(Rows from a segmentation dataset)
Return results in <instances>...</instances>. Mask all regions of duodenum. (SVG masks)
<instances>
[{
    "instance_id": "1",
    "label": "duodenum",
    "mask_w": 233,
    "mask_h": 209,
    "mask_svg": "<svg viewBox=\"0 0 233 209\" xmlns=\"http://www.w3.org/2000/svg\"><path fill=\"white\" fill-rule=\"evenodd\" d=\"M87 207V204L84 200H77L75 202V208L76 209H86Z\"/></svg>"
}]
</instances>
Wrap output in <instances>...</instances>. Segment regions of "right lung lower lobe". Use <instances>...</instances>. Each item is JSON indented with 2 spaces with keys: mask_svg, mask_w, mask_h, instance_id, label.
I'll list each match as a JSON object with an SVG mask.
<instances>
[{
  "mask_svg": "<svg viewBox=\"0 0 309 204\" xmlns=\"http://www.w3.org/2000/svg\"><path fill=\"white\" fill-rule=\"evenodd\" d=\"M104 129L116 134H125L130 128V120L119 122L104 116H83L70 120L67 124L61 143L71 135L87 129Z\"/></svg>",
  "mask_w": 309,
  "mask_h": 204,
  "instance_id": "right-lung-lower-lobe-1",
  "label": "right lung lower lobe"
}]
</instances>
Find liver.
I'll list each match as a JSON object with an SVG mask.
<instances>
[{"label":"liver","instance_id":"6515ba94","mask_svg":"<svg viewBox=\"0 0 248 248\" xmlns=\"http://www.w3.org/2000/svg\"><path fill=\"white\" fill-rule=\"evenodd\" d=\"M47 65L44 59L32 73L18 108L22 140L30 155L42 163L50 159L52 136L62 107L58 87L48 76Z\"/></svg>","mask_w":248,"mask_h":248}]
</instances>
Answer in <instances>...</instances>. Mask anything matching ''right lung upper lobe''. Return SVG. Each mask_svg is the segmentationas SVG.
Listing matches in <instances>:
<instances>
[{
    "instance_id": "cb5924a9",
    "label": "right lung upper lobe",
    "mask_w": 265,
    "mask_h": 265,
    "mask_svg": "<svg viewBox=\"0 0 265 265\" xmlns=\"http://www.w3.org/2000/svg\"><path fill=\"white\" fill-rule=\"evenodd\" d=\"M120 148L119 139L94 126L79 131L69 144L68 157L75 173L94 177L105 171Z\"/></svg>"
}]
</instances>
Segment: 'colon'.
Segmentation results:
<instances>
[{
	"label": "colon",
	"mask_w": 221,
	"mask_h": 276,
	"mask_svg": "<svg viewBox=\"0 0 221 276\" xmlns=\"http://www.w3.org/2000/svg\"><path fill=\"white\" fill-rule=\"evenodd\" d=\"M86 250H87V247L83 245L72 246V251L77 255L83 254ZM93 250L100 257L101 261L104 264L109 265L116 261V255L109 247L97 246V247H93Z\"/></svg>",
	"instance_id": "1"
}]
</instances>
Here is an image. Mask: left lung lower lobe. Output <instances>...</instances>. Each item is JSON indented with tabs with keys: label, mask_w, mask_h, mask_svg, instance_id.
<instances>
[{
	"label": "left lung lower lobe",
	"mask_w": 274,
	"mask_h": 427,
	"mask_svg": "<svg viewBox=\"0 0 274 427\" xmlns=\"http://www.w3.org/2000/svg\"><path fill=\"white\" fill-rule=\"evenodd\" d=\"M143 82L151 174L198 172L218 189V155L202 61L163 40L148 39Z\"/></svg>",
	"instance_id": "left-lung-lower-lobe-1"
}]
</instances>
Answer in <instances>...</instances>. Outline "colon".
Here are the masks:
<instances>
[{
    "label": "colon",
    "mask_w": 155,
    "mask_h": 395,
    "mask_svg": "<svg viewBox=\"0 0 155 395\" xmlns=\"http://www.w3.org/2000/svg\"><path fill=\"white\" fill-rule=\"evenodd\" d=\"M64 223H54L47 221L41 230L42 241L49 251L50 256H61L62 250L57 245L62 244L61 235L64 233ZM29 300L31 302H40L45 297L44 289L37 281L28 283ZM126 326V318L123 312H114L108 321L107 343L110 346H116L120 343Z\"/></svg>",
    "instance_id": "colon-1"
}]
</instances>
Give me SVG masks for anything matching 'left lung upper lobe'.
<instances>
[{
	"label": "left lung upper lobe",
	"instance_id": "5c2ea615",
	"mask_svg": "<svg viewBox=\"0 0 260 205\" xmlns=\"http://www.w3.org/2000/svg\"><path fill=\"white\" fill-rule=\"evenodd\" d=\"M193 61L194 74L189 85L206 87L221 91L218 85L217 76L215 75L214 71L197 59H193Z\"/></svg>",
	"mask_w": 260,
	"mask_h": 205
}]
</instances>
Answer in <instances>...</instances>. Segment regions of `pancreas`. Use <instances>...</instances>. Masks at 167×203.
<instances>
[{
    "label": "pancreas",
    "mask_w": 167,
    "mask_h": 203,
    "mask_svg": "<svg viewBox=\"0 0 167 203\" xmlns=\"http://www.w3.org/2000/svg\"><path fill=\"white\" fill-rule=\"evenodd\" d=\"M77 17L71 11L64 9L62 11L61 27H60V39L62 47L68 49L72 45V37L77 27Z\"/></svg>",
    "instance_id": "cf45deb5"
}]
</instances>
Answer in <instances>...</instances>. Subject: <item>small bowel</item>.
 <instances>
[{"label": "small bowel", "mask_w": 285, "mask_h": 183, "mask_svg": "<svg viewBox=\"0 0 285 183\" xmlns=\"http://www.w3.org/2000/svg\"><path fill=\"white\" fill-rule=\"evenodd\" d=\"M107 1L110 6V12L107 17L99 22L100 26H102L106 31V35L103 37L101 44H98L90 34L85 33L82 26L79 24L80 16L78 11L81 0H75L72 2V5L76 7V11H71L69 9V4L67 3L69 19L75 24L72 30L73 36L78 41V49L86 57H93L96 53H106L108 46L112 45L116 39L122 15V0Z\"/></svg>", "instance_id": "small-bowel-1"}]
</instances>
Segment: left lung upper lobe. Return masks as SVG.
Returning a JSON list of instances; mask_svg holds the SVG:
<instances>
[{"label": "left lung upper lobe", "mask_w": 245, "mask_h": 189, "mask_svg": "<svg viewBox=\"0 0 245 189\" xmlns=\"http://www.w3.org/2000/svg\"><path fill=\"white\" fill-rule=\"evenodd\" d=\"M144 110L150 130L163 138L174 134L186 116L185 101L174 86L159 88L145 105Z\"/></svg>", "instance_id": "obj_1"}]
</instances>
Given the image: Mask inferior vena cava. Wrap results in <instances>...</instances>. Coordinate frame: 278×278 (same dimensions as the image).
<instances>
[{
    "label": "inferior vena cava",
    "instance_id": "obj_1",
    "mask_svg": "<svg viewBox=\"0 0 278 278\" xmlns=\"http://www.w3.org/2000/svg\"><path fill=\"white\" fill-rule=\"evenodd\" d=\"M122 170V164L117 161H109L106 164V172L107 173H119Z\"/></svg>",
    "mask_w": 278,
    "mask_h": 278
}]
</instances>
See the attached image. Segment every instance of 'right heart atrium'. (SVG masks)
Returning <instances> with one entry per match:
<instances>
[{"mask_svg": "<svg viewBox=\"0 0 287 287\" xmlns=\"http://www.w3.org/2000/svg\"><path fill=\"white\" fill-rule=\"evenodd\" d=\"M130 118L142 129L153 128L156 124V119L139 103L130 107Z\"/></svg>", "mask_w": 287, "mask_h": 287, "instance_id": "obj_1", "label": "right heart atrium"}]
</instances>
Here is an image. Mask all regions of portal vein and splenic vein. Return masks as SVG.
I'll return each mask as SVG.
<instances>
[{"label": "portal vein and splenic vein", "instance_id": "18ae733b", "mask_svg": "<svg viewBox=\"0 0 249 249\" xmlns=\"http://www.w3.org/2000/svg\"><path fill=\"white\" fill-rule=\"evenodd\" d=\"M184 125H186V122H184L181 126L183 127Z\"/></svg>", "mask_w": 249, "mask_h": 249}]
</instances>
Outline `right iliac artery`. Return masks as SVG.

Directions for this task: Return, unchanged, every line of the records from the line containing "Given the image: Mask" through the last line of the records, with both of those lines included.

Output for this exercise:
Given the image: Mask inferior vena cava. Wrap results in <instances>...</instances>. Coordinate frame: 278×278 (same dimensions as the image).
<instances>
[{
    "label": "inferior vena cava",
    "instance_id": "obj_1",
    "mask_svg": "<svg viewBox=\"0 0 278 278\" xmlns=\"http://www.w3.org/2000/svg\"><path fill=\"white\" fill-rule=\"evenodd\" d=\"M122 170V164L117 161H109L106 164V172L107 173H119Z\"/></svg>",
    "mask_w": 278,
    "mask_h": 278
}]
</instances>
See the attached image. Segment every instance of 'right heart atrium'. (SVG masks)
Returning <instances> with one entry per match:
<instances>
[{"mask_svg": "<svg viewBox=\"0 0 287 287\" xmlns=\"http://www.w3.org/2000/svg\"><path fill=\"white\" fill-rule=\"evenodd\" d=\"M130 118L142 129L153 128L156 124V119L139 103L130 107Z\"/></svg>", "mask_w": 287, "mask_h": 287, "instance_id": "obj_1", "label": "right heart atrium"}]
</instances>
Here is an image. Mask all regions of portal vein and splenic vein. Return masks as SVG.
I'll return each mask as SVG.
<instances>
[{"label": "portal vein and splenic vein", "instance_id": "18ae733b", "mask_svg": "<svg viewBox=\"0 0 249 249\" xmlns=\"http://www.w3.org/2000/svg\"><path fill=\"white\" fill-rule=\"evenodd\" d=\"M184 125H186V122H184L181 126L183 127Z\"/></svg>", "mask_w": 249, "mask_h": 249}]
</instances>
Outline `right iliac artery`. Return masks as SVG.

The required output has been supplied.